The Problem is: If $x$ and $y$ are two distinct points in $\mathbb R^n$, then show that $$\frac {Vol(B_R(x)\setminus B_R(y)) + Vol(B_R(y)\setminus B_R(x))}{B_R(x)}\underset{R\to \infty}{\to} 0$$
$\mathbf {My \ approach}:$ I was trying to apply mean value theorem taking the indicator functions $\chi_{B_R(x)\setminus B_R(y)}$ and $\chi_{B_R(y)\setminus B_R(x)}$ but I can't proceed any further. Any hint is appreciated. Thanks in advance.

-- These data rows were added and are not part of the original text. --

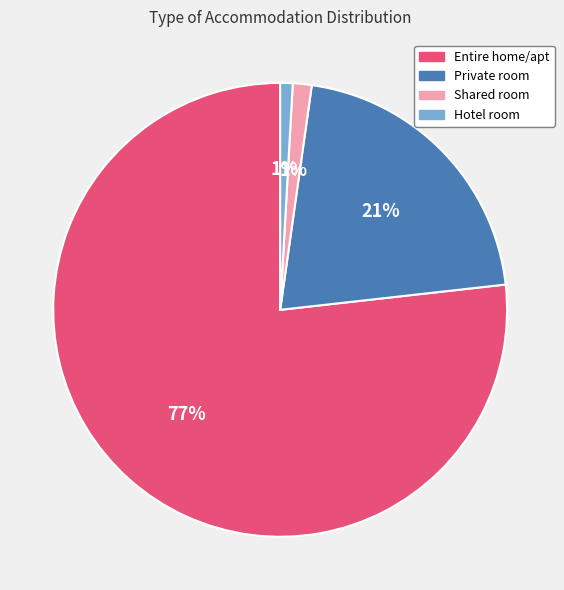

What percentage is the Private room slice, to the nearest percent?

21%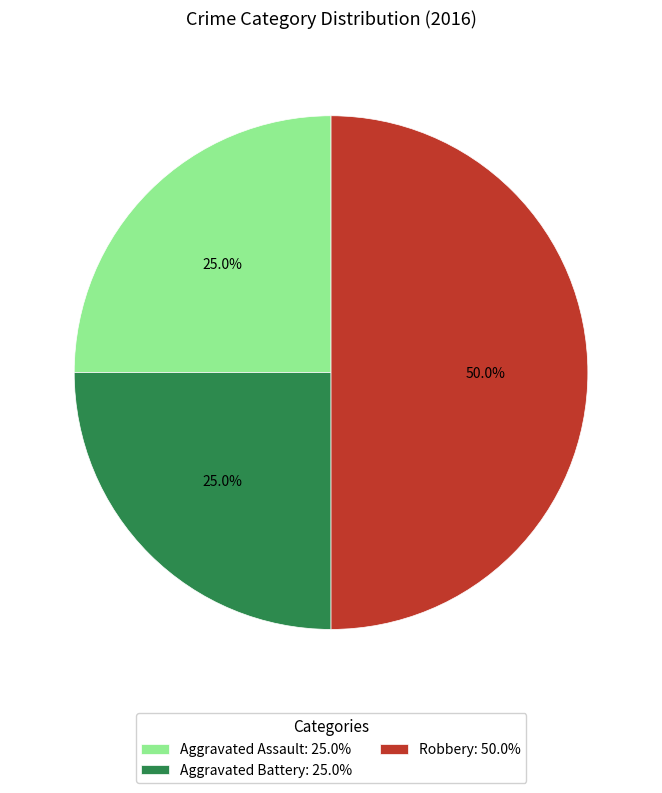

Approximately how many times larger is the value at Aggravated Assault compared to Robbery?

0.5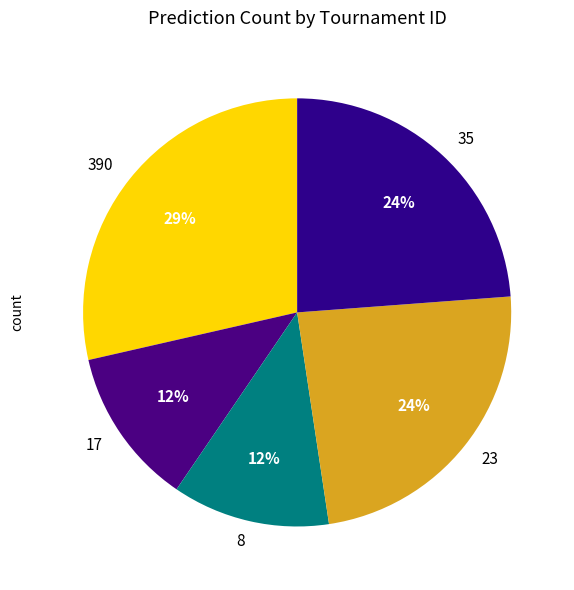

How many segments does this pie chart have?

5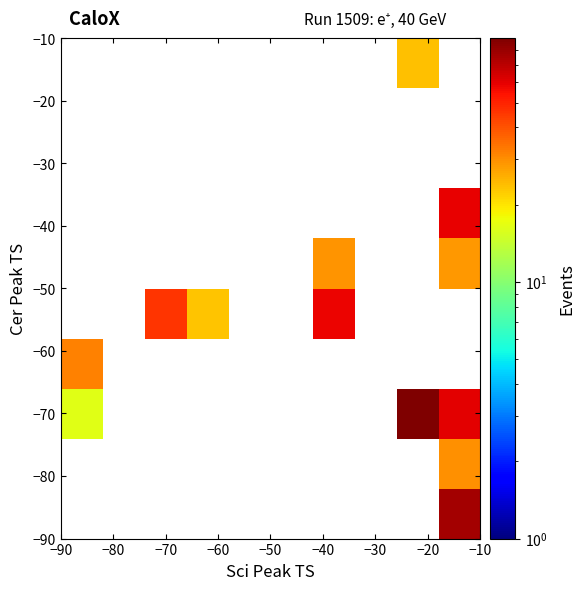

How many positive values does the −70 series have?

3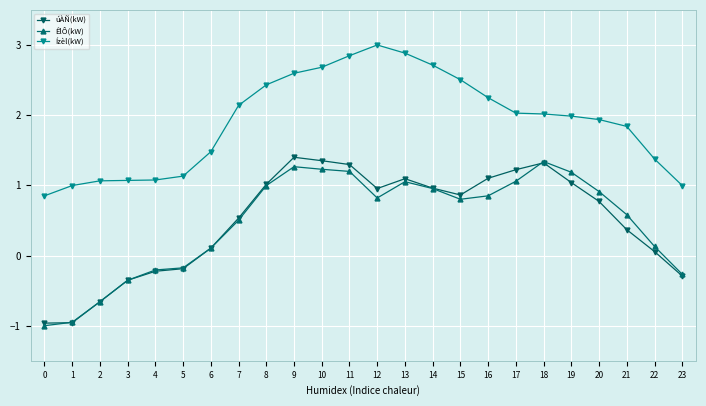

What is the average value of the ÊlÔ(kW) series?

0.5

Let $\omega_n := \operatorname{Vol}(B_1)$ and $x,y\in \mathbb R^n$. Making the change of coordinates $\tilde z= \frac{z-x}R$ gives that $$\operatorname{Vol}(B_R(x)\setminus B_R(y)) = \int_{B_R(x)\setminus B_R(y)} \, dz = R^n \int_{B_1\setminus B_1((y-x)/R )} \, d\tilde z. $$ Since $\operatorname{Vol}(B_R(x)) = \omega_n R^n$, it follows that \begin{align*} \frac{\operatorname{Vol}(B_R(x)\setminus B_R(y))}{\operatorname{Vol}(B_R(x))} = \frac 1 {\omega_n} \int_{B_1\setminus B_1((y-x)/R )} \, d z = \frac 1 {\omega_n} \int_{B_1} \chi_{_{B_1\setminus B_1((y-x)/R )}}(z) \, d z \end{align*} where $\chi_A$ denotes the characteristic function of a set $A\subset \mathbb R^n$. Then $$ \vert \chi_{_{B_1\setminus B_1((y-x)/R )}}(z) \vert \leqslant 1 \in L^1(B_1) $$ and $$ \chi_{_{B_1\setminus B_1((y-x)/R )}}(z) \to 0 $$ pointwise as $R\to +\infty$, so, by the dominated convergence theorem, $$ \lim_{R\to +\infty} \frac{\operatorname{Vol}(B_R(x)\setminus B_R(y))}{\operatorname{Vol}(B_R(x))} =\frac 1 {\omega_n} \int_{B_1} \lim_{R\to+\infty} \chi_{_{B_1\setminus B_1((y-x)/R )}}(z) \, d z= 0 $$ as required.